A los profesionales de la salud,
con quienes tenemos una deuda impagable.
Se extiende sin visos de control la pandemia del llamado coronavirus, dando un vuelco al mundo tal como lo conocíamos, con una ferocidad que ninguno de nosotros habría podido imaginar.
Desde su pistoletazo de salida en el corazón de China, que nos parecía tan remoto, el vil patógeno se ha propagado exponencialmente hasta el último rincón, incubándose en el cuerpo de los incontables viajeros que lo surcaban (ahora, de momento, no) de un lado a otro. Nos recuerda así que la globalidad no es solo cosa de comercio o información, sino que también incluye nuestras más arriesgadas vulnerabilidades. Esa red apelmazada en la que hemos convertido el mundo se convierte en una autopista para los parásitos y los oportunistas de nuestros cuerpos.
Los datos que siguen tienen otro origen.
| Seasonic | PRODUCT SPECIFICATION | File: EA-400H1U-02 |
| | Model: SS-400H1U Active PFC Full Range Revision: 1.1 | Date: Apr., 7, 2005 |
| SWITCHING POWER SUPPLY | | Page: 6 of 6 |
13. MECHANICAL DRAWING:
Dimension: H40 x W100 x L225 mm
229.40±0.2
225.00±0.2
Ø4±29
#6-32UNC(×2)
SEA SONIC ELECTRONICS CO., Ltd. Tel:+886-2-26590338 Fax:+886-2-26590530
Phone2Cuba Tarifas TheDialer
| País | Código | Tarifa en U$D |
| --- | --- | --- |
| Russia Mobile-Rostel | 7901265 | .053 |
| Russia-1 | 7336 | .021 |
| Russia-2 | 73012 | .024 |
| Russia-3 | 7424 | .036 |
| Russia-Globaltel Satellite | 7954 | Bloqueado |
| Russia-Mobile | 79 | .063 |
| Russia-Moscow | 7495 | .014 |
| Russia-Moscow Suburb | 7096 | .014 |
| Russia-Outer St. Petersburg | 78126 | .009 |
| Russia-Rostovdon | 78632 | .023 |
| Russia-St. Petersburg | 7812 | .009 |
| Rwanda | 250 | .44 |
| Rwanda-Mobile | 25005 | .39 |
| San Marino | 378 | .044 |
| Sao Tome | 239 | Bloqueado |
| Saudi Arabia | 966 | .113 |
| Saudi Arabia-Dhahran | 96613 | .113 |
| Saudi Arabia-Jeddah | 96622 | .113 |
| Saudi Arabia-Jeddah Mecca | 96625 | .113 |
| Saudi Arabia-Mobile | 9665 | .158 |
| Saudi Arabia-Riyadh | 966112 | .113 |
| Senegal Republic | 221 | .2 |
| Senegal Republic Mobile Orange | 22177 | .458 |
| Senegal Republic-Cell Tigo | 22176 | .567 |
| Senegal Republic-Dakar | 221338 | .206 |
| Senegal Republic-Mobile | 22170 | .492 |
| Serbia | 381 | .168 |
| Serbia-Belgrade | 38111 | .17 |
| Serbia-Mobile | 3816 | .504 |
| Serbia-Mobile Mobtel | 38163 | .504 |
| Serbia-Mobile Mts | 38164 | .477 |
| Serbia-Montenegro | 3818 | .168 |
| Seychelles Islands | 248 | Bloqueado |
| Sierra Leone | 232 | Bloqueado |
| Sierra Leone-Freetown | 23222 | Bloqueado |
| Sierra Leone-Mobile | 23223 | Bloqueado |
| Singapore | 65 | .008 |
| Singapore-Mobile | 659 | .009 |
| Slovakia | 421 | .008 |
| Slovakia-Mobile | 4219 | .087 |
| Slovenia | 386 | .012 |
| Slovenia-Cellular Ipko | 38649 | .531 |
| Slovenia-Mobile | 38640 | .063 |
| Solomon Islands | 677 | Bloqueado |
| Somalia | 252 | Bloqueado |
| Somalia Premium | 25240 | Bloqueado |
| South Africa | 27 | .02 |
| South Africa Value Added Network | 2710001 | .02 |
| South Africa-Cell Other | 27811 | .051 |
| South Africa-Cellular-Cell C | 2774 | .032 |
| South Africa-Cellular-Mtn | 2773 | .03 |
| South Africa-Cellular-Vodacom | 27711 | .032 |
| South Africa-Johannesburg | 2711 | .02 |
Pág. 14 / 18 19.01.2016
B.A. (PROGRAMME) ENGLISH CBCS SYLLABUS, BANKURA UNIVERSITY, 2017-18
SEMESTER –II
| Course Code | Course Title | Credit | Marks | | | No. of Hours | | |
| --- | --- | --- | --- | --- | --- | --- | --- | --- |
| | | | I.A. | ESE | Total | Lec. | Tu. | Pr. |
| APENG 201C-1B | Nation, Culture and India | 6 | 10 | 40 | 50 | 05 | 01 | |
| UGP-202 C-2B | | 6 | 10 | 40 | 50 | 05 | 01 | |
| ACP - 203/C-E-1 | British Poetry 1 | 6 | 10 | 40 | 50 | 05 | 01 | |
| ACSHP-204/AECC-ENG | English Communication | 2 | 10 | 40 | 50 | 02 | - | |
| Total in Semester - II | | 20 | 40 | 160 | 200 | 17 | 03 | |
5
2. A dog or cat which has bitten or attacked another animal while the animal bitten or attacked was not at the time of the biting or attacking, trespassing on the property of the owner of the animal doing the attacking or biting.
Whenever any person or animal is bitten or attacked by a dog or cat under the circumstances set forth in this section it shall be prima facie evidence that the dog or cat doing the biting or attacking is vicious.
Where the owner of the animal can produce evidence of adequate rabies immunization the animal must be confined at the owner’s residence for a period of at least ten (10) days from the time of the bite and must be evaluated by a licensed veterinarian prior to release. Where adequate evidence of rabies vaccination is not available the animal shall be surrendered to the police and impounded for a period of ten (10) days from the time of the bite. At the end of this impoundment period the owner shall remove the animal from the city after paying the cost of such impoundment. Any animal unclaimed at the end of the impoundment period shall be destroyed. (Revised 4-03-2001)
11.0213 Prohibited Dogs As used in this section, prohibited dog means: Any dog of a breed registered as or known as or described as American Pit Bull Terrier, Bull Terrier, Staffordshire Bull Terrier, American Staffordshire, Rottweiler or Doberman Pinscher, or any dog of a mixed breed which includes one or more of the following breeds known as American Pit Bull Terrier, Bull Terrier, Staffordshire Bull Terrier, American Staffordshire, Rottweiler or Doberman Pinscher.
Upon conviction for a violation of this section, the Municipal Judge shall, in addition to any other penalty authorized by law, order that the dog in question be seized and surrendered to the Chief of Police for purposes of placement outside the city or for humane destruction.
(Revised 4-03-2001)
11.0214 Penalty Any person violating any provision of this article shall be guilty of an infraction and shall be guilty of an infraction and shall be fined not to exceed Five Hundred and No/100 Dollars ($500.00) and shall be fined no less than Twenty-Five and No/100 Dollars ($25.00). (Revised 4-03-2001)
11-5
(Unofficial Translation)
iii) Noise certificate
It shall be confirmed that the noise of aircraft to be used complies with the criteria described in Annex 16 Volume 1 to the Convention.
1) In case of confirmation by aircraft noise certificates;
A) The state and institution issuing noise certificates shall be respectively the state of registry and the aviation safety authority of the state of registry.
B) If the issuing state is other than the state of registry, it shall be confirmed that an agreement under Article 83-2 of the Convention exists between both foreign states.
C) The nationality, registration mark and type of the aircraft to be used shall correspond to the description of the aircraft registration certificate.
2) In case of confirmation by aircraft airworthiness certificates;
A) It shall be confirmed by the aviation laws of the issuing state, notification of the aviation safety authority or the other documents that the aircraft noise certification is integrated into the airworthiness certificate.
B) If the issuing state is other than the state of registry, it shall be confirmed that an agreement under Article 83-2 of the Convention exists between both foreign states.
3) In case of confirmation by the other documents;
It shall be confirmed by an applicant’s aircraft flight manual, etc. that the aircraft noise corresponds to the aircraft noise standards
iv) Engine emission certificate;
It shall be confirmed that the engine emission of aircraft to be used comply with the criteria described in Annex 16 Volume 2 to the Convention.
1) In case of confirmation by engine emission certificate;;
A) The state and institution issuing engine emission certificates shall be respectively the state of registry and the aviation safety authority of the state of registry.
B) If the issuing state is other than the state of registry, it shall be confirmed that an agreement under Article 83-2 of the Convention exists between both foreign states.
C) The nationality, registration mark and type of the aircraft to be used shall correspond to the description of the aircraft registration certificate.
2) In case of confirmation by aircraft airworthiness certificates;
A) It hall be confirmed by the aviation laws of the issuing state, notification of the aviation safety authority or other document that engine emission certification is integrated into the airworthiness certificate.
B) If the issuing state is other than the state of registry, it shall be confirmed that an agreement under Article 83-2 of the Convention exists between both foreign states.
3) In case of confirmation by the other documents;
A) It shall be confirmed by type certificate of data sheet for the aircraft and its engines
Es la salud líquida, capaz de poner patas arriba esa vida cotidiana que, a fuerza de mantenerse igual a sí misma, llegó a parecernos inexpugnable.
Confinados
en nuestras casas, rendidos y cada vez más alarmados ante un disparo de cifras
que parece inverosímil, nos preguntamos cómo hemos podido llegar hasta aquí; y,
sobre todo, cómo no nos dimos cuenta. Hace solo una semana aún escuchábamos las
noticias como si tratasen de algo lejano e improbable, y mirábamos las
estadísticas más con curiosidad que con preocupación. Las informaciones se
agolpaban unas sobre otras, se iban hinchando números, las empresas se hundían,
las escuelas cerraban, los vuelos se interrumpían…, pero la gente seguía a lo
suyo, los niños se perseguían en la calle, un señor compraba fruta, un grupo de
jóvenes cotilleaba en la terraza de un bar… ¿Nos habremos vuelto estoicos, o
más bien seremos una pandilla de inconscientes? ¿Es la sabiduría la que nos
inmuniza contra el pánico (ya que no contra el virus), o viviremos aturdidos
por no sé qué servil resignación? ¿O, sencillamente, como opina una psicóloga amiga,
somos inconteniblemente sociales?
Ahora sí, por fin, nos vamos quedando en casa, y empezamos a mirar con suspicacia al vecino que nos cruzamos por la calle cuando vamos a comprar. Pero nuestro miedo llega tarde. Le hemos dado demasiada cancha a un simple manojo de genes que ni siquiera está vivo, pero al que la evolución ha dotado para usarnos como máquinas replicadoras. Un enemigo imbatible que se extiende vorazmente, que fulmina a los débiles, a los desprevenidos, o simplemente a los que no pueden ser atendidos por unos servicios sanitarios que no dan abasto. Prospera a lomos de nuestra caótica profusión, se da un festín con nuestro gregarismo populoso, explotando, sobre todo, nuestra condición de soberbios o incautos.
Ahora ya
sabemos que esto no se detiene, y ya solo aspiramos a que su propagación sea lo
más lenta posible. Empezamos a hacernos a la idea sobrecogedora de que en el
fondo ya nos ha vencido, que seguirá alzándose como una marejada, hasta que nos
haya inundado a todos y remita finalmente extenuado, indigesto de éxito; y que
nuestra única baza, lo único que podemos conquistar para reducir su
devastación, es tiempo. Como sucedió siempre con las epidemias, lo único que acabará
poniéndolo a raya serán las defensas de los supervivientes, que contamos que sean
la inmensa mayoría…
Tras su paso habrá quedado un reguero de cadáveres y un mundo rasgado por las costuras que ya nunca será el mismo. Una mañana, quizá inesperadamente, como imaginó Camus en La peste, el horror empezará a remitir. Aturdidos, contemplaremos las ruinas con más resignación que asombro; nos miraremos unos a otros, felicitándonos por seguir aquí. ¿Habremos aprendido, al menos, hasta qué punto somos vulnerables?